Assignment 1
Retype the text below on Westminster's paid lobbying campaign character for character, from "About 20 years" up to and including "been undone since.".
Assignment 2
Continue the text below on Westminster's paid lobbying campaign, starting right after its final sentence.

Selected extract
Start of Block

In other words, an extra reason for the townspeople of Westminster to be angry is that they have been paying to lobby themselves. And it’s worth knowing exactly how the game plan works, because similar ones have been rolled out to localities in various states not only on “tobacco control” but on “food policy,” environmental bans and other topics. Grass roots? If so, most carefully cultivated in high places.

Update Nov. 21: board drops plan in face of overwhelming public opposition.

7 Comments

  • And it’s worth knowing exactly how the game plan works, because similar ones have been rolled out to localities in various states not only on “tobacco control” but on “food policy,” environmental bans and other topics.

    About 20 years ago a blitz of astroturf campaigns for “traffic calming” swept municipalities my area. Many were very successful, although a few of the most egregious results have been undone since.

    The funding and organizing was from leftist groups intent upon outlawing private cars. The secret goal that they didn’t reveal is that they were led by people who wanted sinecure jobs as municipal employees. Their tactic was simple: induce neighborhood tribal warfare. The street where you lived constituted your tribe.

    If you thought you had so much traffic on your street at certain times of day that your children couldn’t safely play in the street, you were encouraged to campaign for traffic diverters to move traffic to some other street. Naturally the tribe on the other street wouldn’t welcome the extra traffic, so the wars escalated.

End of Block

Recorded data

Start of Block

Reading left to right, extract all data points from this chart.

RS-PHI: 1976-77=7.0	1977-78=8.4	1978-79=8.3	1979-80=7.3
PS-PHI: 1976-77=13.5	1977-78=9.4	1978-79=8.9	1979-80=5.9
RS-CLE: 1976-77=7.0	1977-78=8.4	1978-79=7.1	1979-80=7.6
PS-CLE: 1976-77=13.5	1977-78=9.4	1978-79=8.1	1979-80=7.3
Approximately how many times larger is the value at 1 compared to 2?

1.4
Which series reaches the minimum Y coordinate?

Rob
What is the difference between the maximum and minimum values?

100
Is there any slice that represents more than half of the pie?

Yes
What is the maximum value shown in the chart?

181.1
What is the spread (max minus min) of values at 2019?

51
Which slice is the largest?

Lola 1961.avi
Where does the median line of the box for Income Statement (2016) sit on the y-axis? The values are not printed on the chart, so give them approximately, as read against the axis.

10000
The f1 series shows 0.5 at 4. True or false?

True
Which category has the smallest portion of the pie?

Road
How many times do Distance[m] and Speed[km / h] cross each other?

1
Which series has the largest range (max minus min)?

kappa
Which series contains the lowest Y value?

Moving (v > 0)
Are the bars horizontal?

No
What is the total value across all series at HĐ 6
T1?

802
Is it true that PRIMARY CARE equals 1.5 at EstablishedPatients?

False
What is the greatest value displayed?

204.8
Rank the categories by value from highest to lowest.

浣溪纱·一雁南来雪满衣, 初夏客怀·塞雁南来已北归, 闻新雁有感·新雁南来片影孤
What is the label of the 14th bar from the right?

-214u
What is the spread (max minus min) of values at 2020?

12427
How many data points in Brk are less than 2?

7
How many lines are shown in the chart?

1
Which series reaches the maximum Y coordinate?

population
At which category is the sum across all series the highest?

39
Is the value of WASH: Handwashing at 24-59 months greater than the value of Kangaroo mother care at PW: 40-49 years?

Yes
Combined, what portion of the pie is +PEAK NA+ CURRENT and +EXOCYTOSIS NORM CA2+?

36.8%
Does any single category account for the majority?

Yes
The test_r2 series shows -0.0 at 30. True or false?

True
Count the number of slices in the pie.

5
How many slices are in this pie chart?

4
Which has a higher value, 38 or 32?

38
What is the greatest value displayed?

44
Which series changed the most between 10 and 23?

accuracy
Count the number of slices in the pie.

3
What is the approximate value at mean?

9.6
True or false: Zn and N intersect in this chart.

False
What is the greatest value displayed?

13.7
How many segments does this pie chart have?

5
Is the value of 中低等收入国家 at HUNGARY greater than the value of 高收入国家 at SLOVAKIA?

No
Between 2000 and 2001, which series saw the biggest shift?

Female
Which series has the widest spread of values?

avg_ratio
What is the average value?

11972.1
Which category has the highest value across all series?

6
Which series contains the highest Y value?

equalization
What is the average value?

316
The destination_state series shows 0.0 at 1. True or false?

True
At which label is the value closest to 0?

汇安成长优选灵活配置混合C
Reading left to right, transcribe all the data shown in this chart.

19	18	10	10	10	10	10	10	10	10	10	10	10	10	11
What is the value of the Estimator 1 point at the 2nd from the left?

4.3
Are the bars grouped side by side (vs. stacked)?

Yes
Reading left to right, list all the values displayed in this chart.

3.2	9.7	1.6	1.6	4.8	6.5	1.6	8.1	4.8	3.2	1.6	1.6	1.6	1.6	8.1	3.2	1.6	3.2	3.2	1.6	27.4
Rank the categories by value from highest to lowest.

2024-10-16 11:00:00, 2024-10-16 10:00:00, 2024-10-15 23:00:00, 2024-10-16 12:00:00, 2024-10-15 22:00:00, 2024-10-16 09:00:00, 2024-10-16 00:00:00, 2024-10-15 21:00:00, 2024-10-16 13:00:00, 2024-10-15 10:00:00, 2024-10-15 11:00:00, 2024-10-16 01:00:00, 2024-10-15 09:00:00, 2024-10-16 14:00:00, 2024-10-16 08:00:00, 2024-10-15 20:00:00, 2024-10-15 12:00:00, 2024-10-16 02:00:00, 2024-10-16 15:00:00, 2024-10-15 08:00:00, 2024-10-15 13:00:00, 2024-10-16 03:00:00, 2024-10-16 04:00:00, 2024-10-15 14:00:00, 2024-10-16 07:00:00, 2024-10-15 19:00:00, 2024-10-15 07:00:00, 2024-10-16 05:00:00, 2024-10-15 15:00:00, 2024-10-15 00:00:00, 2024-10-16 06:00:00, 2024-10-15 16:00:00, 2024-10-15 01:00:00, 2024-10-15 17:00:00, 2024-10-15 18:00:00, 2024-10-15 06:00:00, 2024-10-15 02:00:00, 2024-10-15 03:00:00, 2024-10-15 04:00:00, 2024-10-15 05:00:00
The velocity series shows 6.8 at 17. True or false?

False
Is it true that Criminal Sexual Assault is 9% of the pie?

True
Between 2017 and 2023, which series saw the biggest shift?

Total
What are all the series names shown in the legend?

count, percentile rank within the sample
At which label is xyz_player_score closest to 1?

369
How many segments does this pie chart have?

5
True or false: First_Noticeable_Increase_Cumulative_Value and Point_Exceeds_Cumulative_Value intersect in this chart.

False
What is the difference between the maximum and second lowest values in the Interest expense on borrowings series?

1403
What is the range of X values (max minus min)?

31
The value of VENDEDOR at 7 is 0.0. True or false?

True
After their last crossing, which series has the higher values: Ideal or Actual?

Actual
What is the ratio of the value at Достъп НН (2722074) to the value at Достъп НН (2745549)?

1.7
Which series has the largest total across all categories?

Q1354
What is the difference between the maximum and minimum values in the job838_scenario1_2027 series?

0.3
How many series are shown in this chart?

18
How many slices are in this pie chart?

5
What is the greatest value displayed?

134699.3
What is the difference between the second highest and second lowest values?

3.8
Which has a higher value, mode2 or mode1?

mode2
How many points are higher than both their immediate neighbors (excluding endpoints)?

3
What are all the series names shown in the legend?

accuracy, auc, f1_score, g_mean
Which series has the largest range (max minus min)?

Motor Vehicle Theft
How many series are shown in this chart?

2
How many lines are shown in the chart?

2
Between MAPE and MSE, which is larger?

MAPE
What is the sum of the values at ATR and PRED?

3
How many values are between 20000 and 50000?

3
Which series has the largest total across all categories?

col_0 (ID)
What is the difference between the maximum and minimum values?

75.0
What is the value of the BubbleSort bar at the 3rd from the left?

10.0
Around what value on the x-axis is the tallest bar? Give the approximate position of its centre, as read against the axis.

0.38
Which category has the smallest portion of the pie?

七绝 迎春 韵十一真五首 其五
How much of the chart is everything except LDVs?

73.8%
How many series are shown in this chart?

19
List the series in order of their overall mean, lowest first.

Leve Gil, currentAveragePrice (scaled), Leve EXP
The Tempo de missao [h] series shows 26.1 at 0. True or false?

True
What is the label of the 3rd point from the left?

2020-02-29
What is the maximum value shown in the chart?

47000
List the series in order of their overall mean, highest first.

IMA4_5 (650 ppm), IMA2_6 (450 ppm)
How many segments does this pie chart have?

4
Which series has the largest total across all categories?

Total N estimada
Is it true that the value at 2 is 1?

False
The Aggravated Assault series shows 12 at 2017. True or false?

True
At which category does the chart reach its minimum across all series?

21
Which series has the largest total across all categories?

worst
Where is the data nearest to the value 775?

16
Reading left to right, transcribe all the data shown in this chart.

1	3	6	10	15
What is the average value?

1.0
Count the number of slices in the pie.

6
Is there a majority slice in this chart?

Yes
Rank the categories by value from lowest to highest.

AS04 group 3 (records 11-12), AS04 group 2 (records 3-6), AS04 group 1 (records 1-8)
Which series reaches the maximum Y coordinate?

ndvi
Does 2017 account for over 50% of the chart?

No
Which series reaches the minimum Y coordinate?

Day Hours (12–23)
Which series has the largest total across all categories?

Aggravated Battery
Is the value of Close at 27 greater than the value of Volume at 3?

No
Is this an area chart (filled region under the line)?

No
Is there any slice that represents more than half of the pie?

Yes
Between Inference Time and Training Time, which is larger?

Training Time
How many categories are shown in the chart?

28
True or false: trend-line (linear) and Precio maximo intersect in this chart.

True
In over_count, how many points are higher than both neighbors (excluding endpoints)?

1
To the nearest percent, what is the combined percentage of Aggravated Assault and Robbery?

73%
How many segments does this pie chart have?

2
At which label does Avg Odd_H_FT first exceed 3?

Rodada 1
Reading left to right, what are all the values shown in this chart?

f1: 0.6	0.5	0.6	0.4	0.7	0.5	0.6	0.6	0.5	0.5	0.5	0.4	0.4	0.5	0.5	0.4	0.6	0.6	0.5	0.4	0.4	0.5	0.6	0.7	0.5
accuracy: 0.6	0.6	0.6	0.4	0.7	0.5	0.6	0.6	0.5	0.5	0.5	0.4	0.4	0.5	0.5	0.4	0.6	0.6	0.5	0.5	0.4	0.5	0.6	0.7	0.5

End of Block

Expected answer 1
About 20 years ago a blitz of astroturf campaigns for “traffic calming” swept municipalities my area. Many were very successful, although a few of the most egregious results have been undone since.

Expected answer 2
    In my municipality the warfare went so far that nutcases were beseiging the city council with demands for “traffic diversion for pedestrians” because they didn’t like the fact that some people from “other neighborhoods” were walking on “their” sidewalks.

    In order to assuage as many of the tribes as possible, municipalities hired new staff to handle “neighborhood traffic issues”. The winners, of course, were the staff newly hired to sinecure positions.

    A certain city sometimes referred to as “Berserkely” stands as a prime example of the victory. You can’t drive a car from one place to another directly there. You are endlessly diverted from one street to another, and all around town. Cross town travel that should have been a mile or two became several times that.

    Now, the left there has decided to tax soft drinks, to protect the poor hapless children who otherwise would become unhealthy and obese from drinking too much soda pop.

    These local “tobacco control” campaigns are cut from the same cloth. The winners will be the newly hired “tobacco control officers”, and the smug fools who think they have “made a difference” in the left’s perpetual war against anybody anywhere (except themselves) enjoying anything.

  • Well, if this is not a conspiracy to try to control a society, I don’t know what would qualify.

    Full disclosure: I do not smoke, have never smoked, and I think it is a smelly and dangerous habit. My father died with his last cigarette in his hand, but he knew all the risks involved in smoking.

  • “This article, written for a friendly audience of public health advocates…”

    Link broken (or the article was taken down) – do you have another copy you can post?

  • Link still seems to be working for me:

    http://www.ncbi.nlm.nih.gov/pmc/articles/PMC1448077/

  • Ohio bans smoking in bars and clubs. I can easily find a half dozen places where I can smoke in the open. The local police don’t bother them. Only the snitches seem to care. These anti-smoking laws just turn average citizens into law breakers. Can’t we just call a truce?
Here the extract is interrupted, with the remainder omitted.